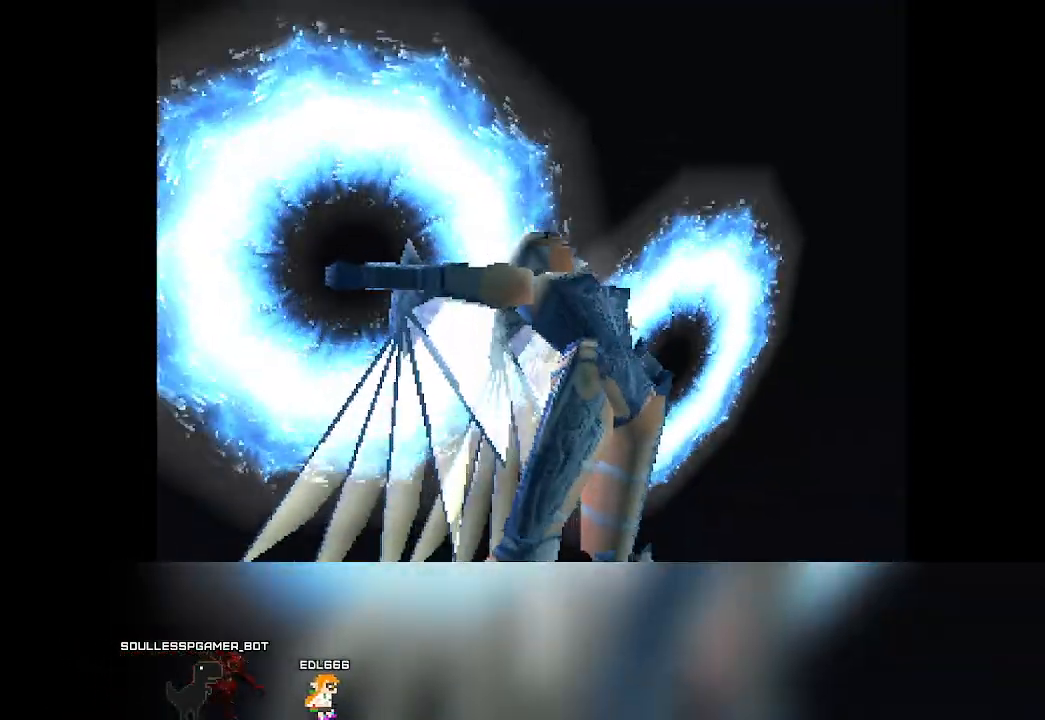
{"buttons": [], "left_stick": "center", "events": []}
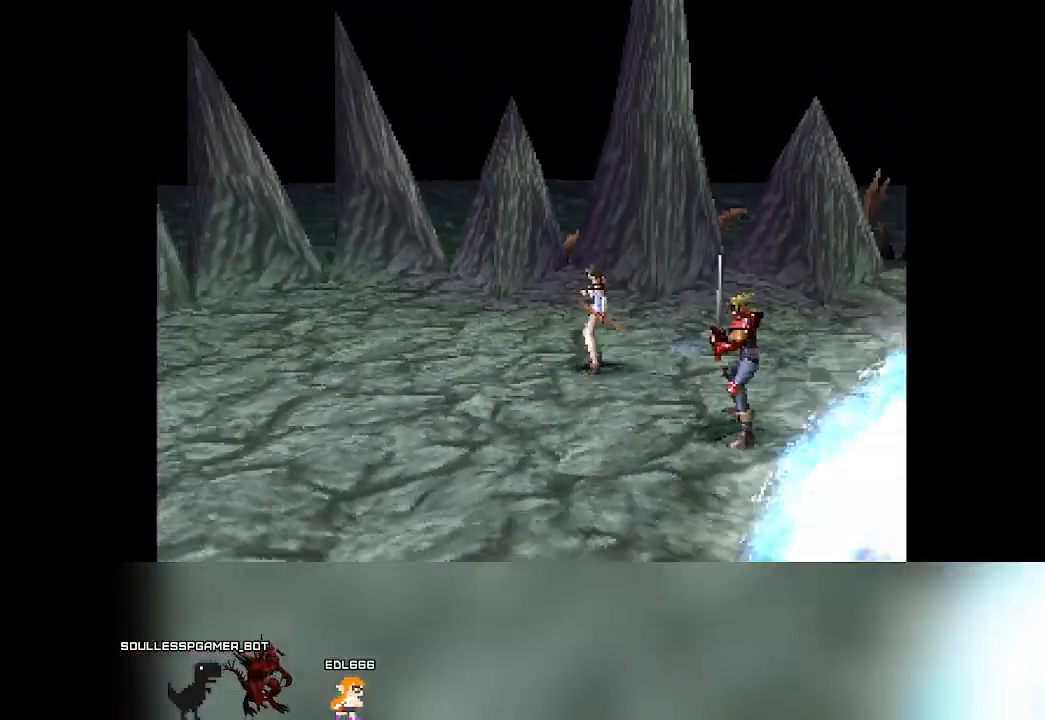
{"buttons": [], "left_stick": "center", "events": []}
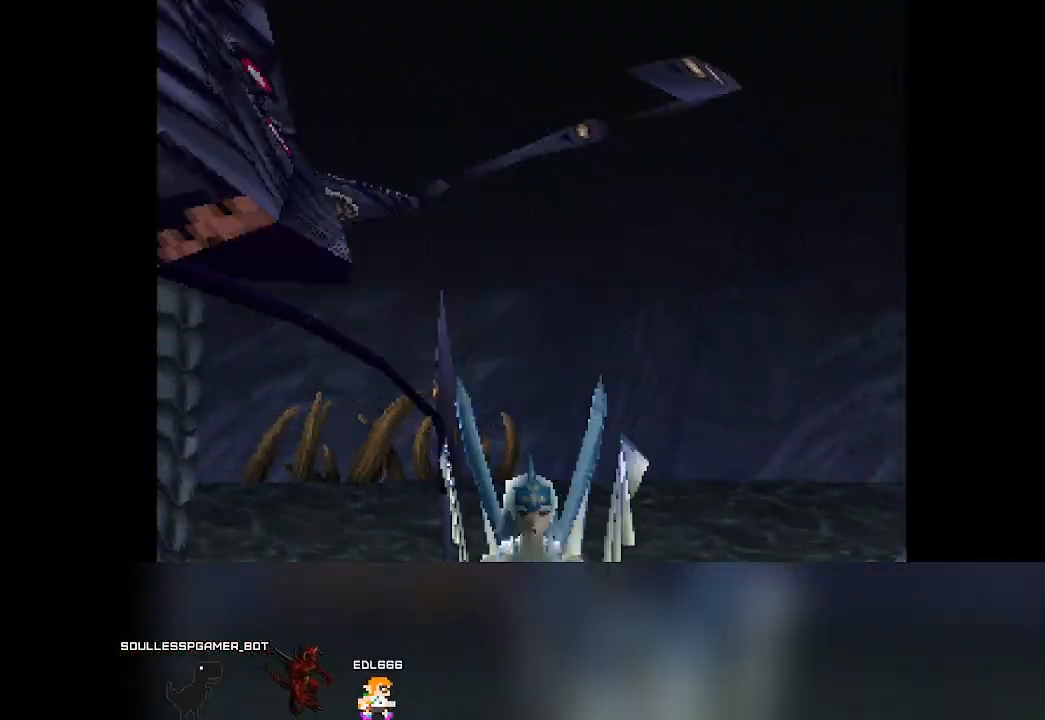
{"buttons": [], "left_stick": "center", "events": []}
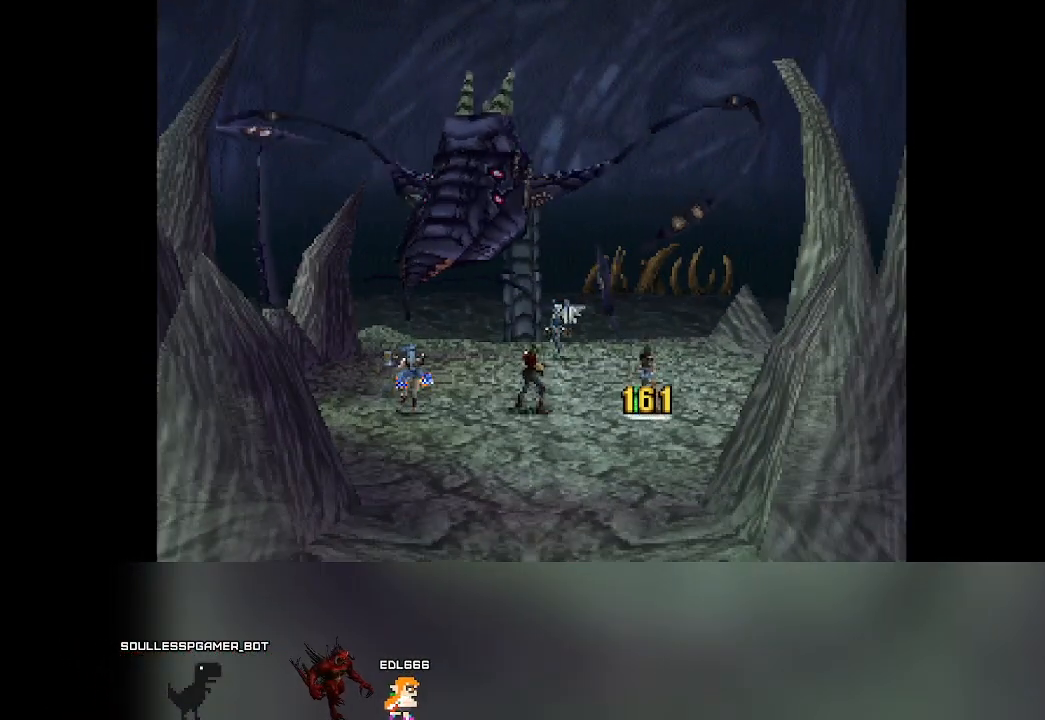
{"buttons": [], "left_stick": "center", "events": []}
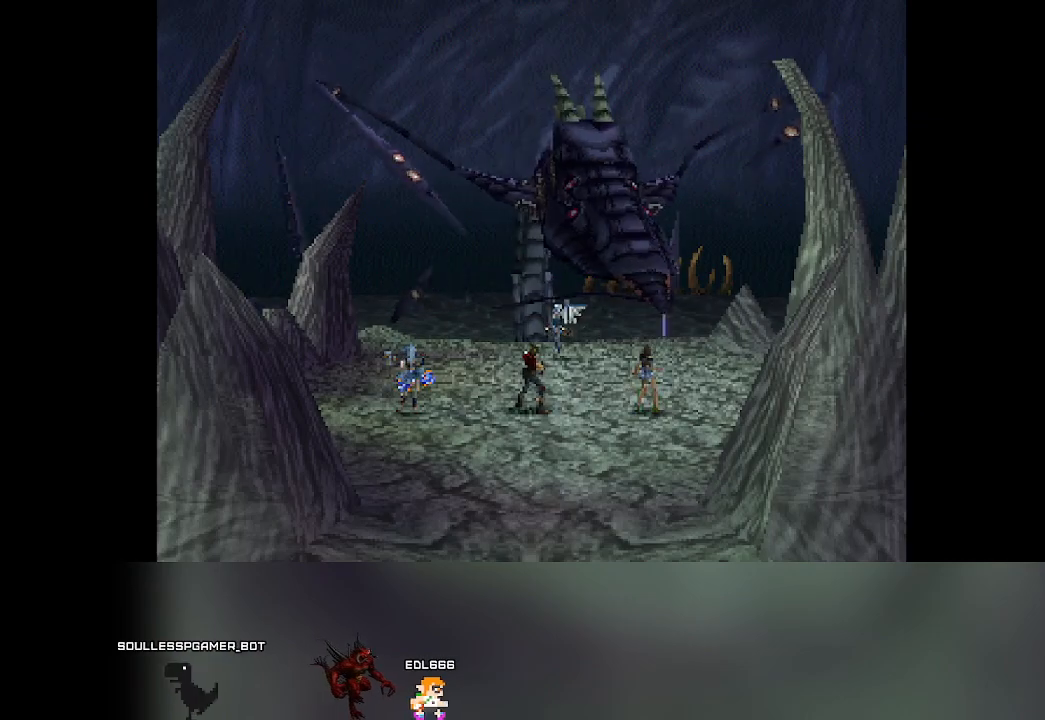
{"buttons": [], "left_stick": "center", "events": []}
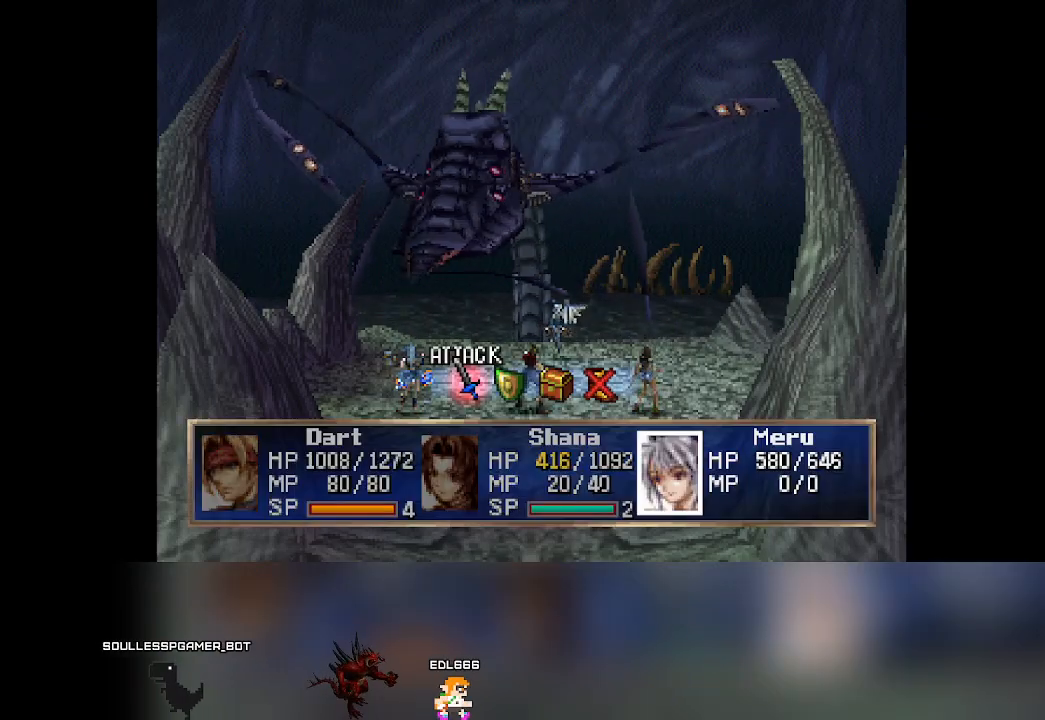
{"buttons": [], "left_stick": "center", "events": [[67, "DPAD_RIGHT", "down"], [117, "DPAD_RIGHT", "up"]]}
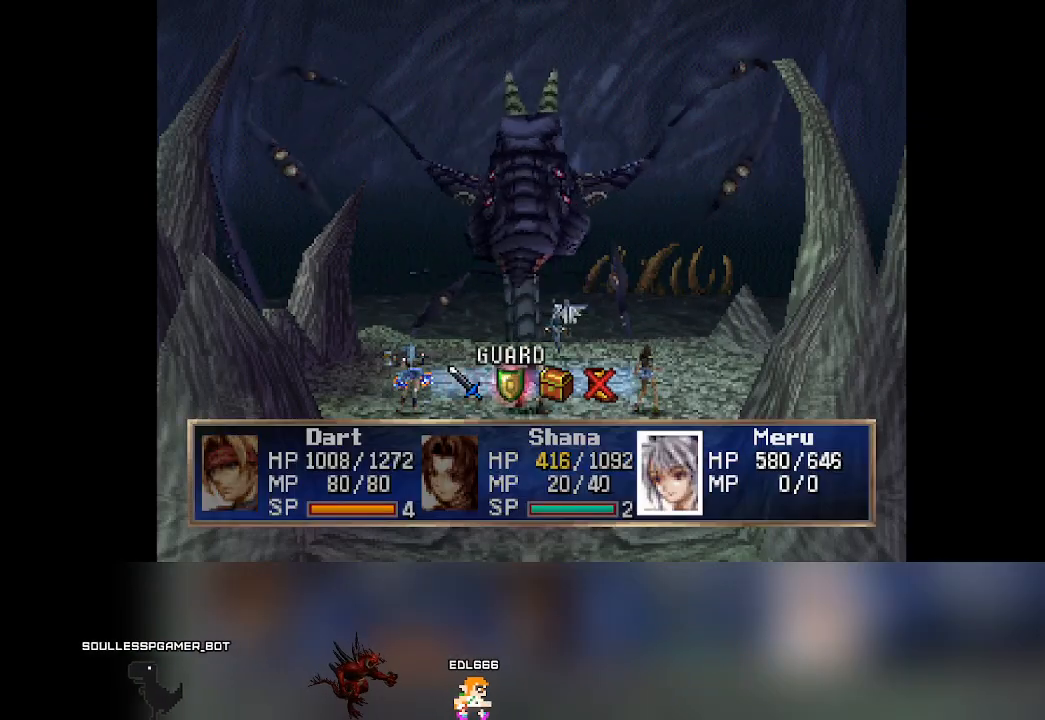
{"buttons": [], "left_stick": "center", "events": [[67, "CROSS", "down"], [317, "CROSS", "up"]]}
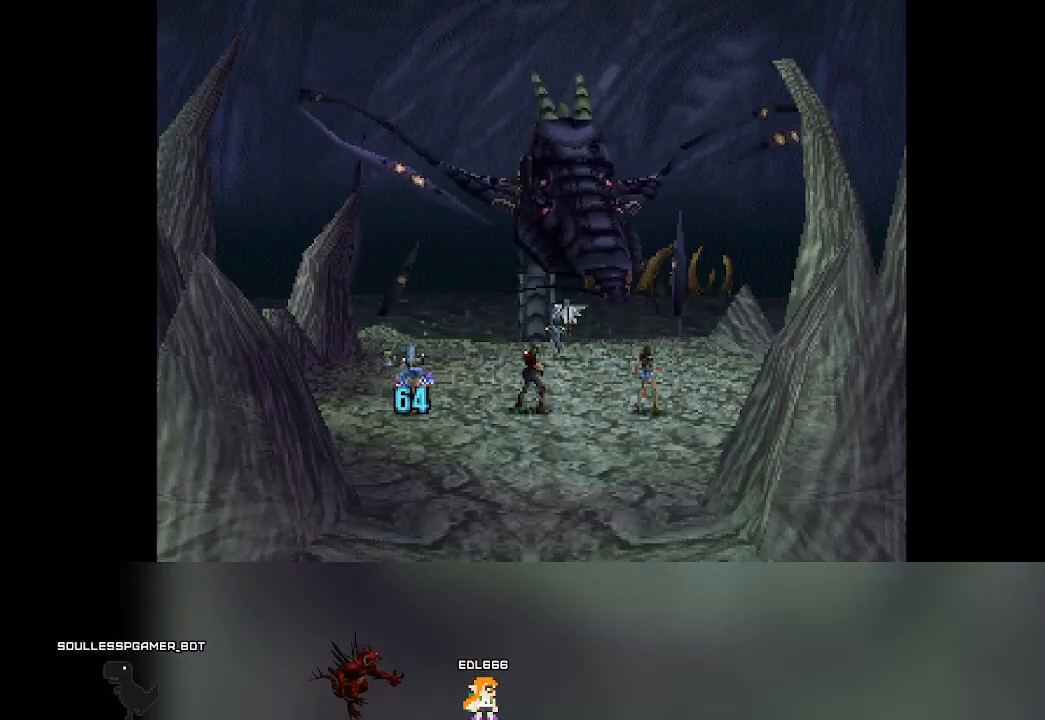
{"buttons": [], "left_stick": "center", "events": []}
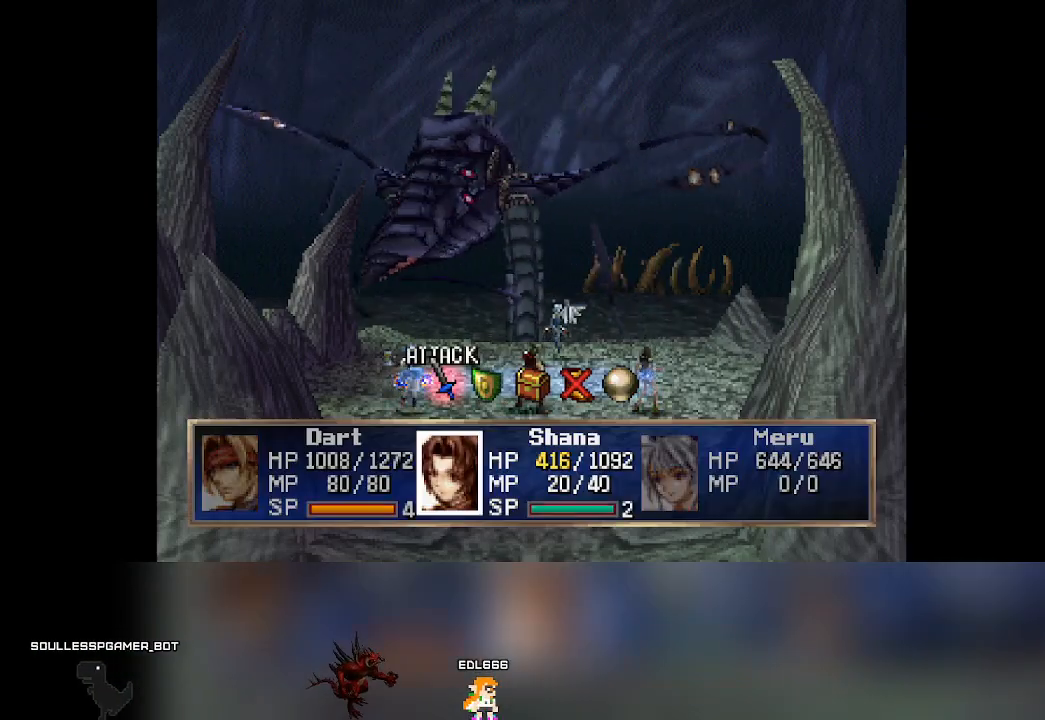
{"buttons": ["CROSS"], "left_stick": "center", "events": [[233, "DPAD_RIGHT", "down"], [317, "DPAD_RIGHT", "up"], [500, "CROSS", "down"]]}
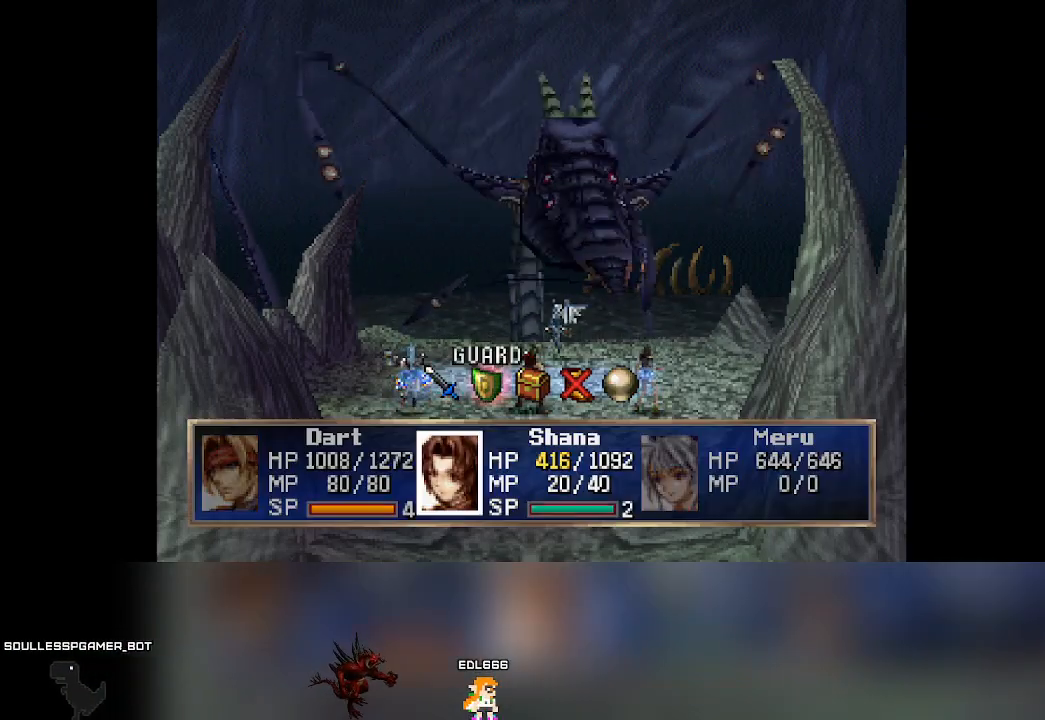
{"buttons": [], "left_stick": "center", "events": [[267, "CROSS", "up"]]}
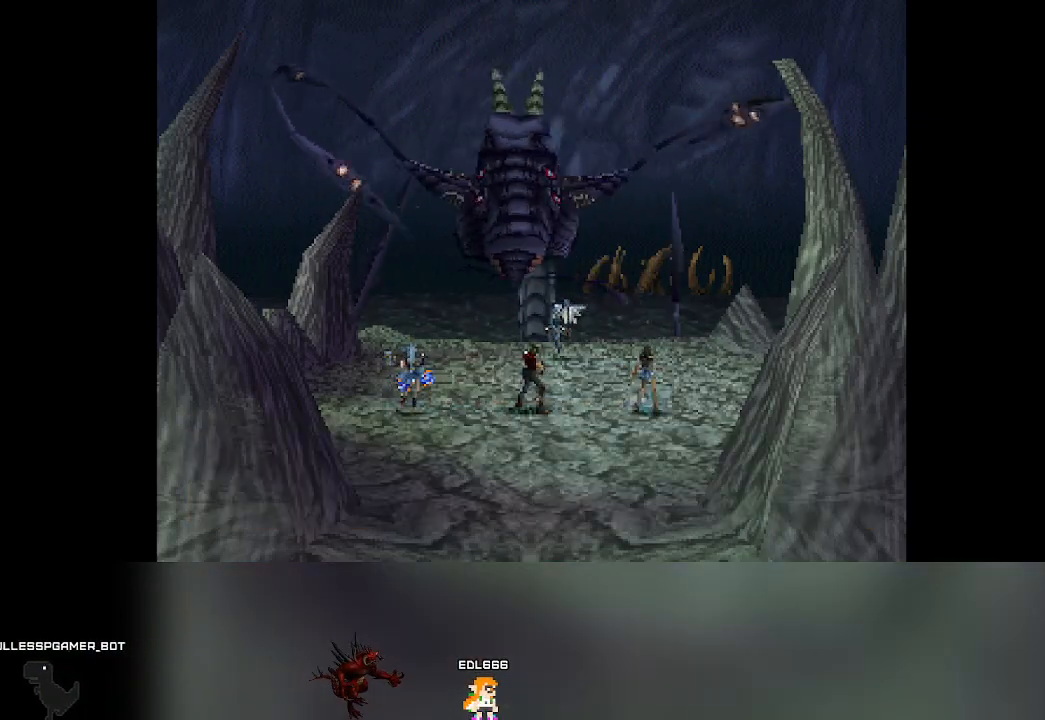
{"buttons": [], "left_stick": "center", "events": []}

####################

The listing above must be repeated exactly, apart from the pictures.

{"buttons": [], "left_stick": "center", "events": []}
{"buttons": [], "left_stick": "center", "events": []}
{"buttons": [], "left_stick": "center", "events": []}
{"buttons": [], "left_stick": "center", "events": []}
{"buttons": [], "left_stick": "center", "events": []}
{"buttons": [], "left_stick": "center", "events": [[67, "DPAD_RIGHT", "down"], [117, "DPAD_RIGHT", "up"]]}
{"buttons": [], "left_stick": "center", "events": [[67, "CROSS", "down"], [317, "CROSS", "up"]]}
{"buttons": [], "left_stick": "center", "events": []}
{"buttons": ["CROSS"], "left_stick": "center", "events": [[233, "DPAD_RIGHT", "down"], [317, "DPAD_RIGHT", "up"], [500, "CROSS", "down"]]}
{"buttons": [], "left_stick": "center", "events": [[267, "CROSS", "up"]]}
{"buttons": [], "left_stick": "center", "events": []}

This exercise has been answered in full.